Copy every record below exactly as it stands.

____

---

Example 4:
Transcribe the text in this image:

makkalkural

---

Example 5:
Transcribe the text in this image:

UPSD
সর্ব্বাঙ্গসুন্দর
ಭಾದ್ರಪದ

____

§ OUTPUT FOR THIS EXERCISE
---

Example 4:
Transcribe the text in this image:

makkalkural

---

Example 5:
Transcribe the text in this image:

UPSD
সর্ব্বাঙ্গসুন্দর
ಭಾದ್ರಪದ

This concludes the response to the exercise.